» **Task details**:
Continue the article below on the Linda Ronstadt album Cry Like a Rainstorm, Howl Like the Wind, picking up directly after its last line.

» **Page excerpt**:
------------------------
Cry Like a Rainstorm, Howl Like the Wind is a studio album by American singer/producer Linda Ronstadt, released in October 1989 by Elektra Records. Produced by Peter Asher, the album features several duets with singer Aaron Neville — two of which earned Grammy Awards — and several songs written by Jimmy Webb and Karla Bonoff. The album was a major success internationally. It sold over three million copies and was certified Triple Platinum in the United States alone.

Composition
Cry Like a Rainstorm, Howl Like the Wind is a diverse collection of songs in the rock, R&B, and pop genres. In addition, the album contains a few ballads, most notably Jimmy Webb's "Adios". Of the twelve tracks, Ronstadt included four duets with Aaron Neville, of Neville Brothers fame. In addition, the album is noted for its big production values including backing musicians the Skywalker Symphony, Tower of Power horns, and the Oakland Interfaith Gospel Choir. There are also tracks by songwriters Jimmy Webb, Karla Bonoff, and an appearance of Brian Wilson, as back up singer and musical arranger on Ronstadt's fourteenth Top 10 Adult Contemporary single "Adios". The album's arrangers include Marty Paich, David Campbell, Jimmy Webb, Greg Adams, and Terrance Kelly.

Reception
Cry Like a Rainstorm, Howl Like the Wind received critical acclaim and put Ronstadt back at top of the charts with the #1 Gold-certified hit single "Don't Know Much", one of the duets with Neville. "Don't Know Much" and "All My Life", another chart-topping duet with Neville, won Grammy Awards in 1990 and 1991 respectively for Best Pop Vocal Performance by a Duo or Group. The album earned Ronstadt a Grammy nomination for Best Pop Vocal Performance, Female alongside Bette Midler, Bonnie Raitt, Gloria Estefan, and Paula Abdul. The album reached #7 on the US Billboard 200, spending well over a year on the chart, and selling over three million copies in the United States alone (certified triple platinum).

Cry Like a Rainstorm, Howl Like the Wind stands as one of Ronstadt's three biggest selling studio albums of all-time in the United States (along with Simple Dreams and What's New). It is also one of her biggest selling albums worldwide, especially in Australia and the United Kingdom, selling over 100,000 copies (certified gold). This album is currently out of print but is still available online for download and streaming.

When the album reached the Billboard Top 10 in late 1989, Ronstadt became only the second female recording artist in history to achieve ten Top 10 albums, following Barbra Streisand.

Track listing

Personnel

Musicians

 Linda Ronstadt – lead and harmony vocals, backing vocals (4)
 Aaron Neville – lead and harmony vocals (3, 4, 5, 11)
 Jimmy Webb – acoustic piano (1), orchestral arrangements (6)
 Robbie Buchanan – keyboards (1, 3, 4, 7, 10, 11, 12), organ (2, 4)
------------------------
» **Given records**:

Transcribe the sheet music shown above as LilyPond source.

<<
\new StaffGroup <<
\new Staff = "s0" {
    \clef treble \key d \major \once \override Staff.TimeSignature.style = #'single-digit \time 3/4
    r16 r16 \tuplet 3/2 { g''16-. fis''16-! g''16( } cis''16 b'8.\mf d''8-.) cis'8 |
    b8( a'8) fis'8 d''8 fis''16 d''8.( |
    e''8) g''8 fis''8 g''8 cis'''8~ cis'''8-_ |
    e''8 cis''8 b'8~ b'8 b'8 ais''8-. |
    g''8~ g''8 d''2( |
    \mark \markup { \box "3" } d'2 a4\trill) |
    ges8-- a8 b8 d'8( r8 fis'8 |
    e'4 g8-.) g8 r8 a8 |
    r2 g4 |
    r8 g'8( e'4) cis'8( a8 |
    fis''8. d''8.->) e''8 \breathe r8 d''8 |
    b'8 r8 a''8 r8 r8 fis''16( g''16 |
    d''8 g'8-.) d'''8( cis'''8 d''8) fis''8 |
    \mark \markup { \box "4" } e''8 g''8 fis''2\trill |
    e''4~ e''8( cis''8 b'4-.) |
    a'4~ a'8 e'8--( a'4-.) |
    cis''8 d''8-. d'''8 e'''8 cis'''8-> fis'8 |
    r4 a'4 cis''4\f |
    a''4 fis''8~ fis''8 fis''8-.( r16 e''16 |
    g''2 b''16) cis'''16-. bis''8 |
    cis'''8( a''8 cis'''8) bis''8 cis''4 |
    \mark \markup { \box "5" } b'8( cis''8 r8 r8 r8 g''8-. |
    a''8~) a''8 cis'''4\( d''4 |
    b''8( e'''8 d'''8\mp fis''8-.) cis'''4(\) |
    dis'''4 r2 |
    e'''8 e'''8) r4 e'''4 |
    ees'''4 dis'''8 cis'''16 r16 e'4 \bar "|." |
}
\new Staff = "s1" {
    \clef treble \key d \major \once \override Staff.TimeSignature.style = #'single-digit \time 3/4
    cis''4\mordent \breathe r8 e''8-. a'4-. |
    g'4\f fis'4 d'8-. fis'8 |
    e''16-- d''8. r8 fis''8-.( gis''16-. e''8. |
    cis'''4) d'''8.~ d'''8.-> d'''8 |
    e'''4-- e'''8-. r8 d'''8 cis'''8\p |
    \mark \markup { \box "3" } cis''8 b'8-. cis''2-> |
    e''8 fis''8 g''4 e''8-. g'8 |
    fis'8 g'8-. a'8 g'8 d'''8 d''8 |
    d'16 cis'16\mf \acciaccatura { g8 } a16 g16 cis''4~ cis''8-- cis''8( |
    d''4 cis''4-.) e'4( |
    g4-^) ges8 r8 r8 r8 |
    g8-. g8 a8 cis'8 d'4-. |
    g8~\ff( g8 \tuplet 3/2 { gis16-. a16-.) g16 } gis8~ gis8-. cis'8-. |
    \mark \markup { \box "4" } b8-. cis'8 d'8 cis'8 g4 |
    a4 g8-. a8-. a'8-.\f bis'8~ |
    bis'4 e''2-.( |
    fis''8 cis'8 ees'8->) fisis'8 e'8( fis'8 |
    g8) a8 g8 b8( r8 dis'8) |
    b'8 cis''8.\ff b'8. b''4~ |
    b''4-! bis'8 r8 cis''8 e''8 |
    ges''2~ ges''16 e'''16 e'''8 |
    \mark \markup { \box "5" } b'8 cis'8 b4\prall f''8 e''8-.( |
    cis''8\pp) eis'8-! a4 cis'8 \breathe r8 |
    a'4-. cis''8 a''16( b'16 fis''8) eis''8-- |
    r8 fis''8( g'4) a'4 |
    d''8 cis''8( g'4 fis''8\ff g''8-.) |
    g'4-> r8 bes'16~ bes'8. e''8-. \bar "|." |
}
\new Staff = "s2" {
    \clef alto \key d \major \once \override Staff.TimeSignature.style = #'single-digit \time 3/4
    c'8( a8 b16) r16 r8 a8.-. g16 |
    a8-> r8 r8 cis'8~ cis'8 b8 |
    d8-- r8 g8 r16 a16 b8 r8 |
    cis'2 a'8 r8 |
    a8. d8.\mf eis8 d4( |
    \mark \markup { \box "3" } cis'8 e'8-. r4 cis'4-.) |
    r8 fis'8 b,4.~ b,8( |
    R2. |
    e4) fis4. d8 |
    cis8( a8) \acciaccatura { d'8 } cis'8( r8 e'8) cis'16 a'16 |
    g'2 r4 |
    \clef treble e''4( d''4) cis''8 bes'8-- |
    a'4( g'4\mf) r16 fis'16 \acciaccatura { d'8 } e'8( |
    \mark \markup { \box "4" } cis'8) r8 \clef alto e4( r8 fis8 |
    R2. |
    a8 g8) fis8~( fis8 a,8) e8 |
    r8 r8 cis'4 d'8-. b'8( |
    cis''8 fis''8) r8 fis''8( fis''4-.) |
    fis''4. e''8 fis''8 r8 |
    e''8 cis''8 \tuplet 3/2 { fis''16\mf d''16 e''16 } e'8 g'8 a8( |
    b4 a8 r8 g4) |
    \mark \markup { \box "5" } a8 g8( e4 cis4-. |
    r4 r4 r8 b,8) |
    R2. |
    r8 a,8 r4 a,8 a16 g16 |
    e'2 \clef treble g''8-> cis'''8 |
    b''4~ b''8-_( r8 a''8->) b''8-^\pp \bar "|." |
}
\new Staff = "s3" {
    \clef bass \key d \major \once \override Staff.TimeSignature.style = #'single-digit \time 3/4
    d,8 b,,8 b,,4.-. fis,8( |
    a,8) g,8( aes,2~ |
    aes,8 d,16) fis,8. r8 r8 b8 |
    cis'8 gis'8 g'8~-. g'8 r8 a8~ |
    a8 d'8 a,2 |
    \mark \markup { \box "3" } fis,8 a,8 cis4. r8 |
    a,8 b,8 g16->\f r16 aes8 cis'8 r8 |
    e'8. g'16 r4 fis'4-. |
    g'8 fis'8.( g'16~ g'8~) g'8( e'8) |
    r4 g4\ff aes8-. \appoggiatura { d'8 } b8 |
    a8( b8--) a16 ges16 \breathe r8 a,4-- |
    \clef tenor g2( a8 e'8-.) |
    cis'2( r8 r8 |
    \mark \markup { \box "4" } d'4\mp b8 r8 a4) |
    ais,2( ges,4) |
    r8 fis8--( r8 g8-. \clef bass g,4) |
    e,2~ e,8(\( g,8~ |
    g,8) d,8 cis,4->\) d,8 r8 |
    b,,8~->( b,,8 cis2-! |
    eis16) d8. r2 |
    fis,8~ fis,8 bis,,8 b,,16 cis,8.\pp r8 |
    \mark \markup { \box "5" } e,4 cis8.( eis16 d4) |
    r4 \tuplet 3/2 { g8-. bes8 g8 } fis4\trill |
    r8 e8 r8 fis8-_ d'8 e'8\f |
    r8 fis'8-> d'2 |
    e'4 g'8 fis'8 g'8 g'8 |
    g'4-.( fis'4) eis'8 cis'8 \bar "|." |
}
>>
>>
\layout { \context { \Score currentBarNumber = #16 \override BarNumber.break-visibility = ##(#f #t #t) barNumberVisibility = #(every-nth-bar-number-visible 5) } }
------------------------
» **Exercise answer**:
 Don Grolnick – acoustic piano (2, 3, 5, 7-12), keyboards (6)
 William D. "Smitty" Smith – electric piano (4)
 Michael Landau – electric guitar (1-9, 11, 12)
 Dean Parks – electric guitar (1, 2, 4, 6-11)
 Andrew Gold – electric guitar (3), 12-string electric guitar (7), guitar (12)
 Leland Sklar – bass (1, 4, 5, 9, 12)
 David Hungate – bass (2, 3, 6, 8, 10, 11)
 Carlos Vega – drums (1-6, 8-11)
 Russ Kunkel – drums (7, 12)
 Michael Fisher – percussion (1, 5, 7, 9)
 Peter Asher – percussion (7)
 Tower of Power – horns (11)
 Marty Paich – orchestral arrangements and conductor (1, 2, 8, 10)
 Terrance Kelly – choir arrangements and conductor (2, 8, 9)
 David Campbell – orchestral arrangements (3, 5, 7, 12), conductor (3-7, 11, 12)
 Greg Adams – orchestral arrangements (4, 11), horn arrangements (11), conductor (11)
 The Skywalker Symphony Orchestra – orchestra (1-8, 10, 11, 12)
 Pavel Farkas – concertmaster (1-8, 10, 11, 12)
 Rosemary Butler – additional backing vocals (2), backing vocals (4, 7)
 Oakland Interfaith Gospel Choir – choir (2, 8, 9)
 Jon Joyce – backing vocals (4)
 Arnold McCuller – backing vocals (4)
 Brian Wilson – backing vocals (6), arrangements (6)

Production
 Peter Asher – producer
 Steve Tyrell – co-producer (Track 5)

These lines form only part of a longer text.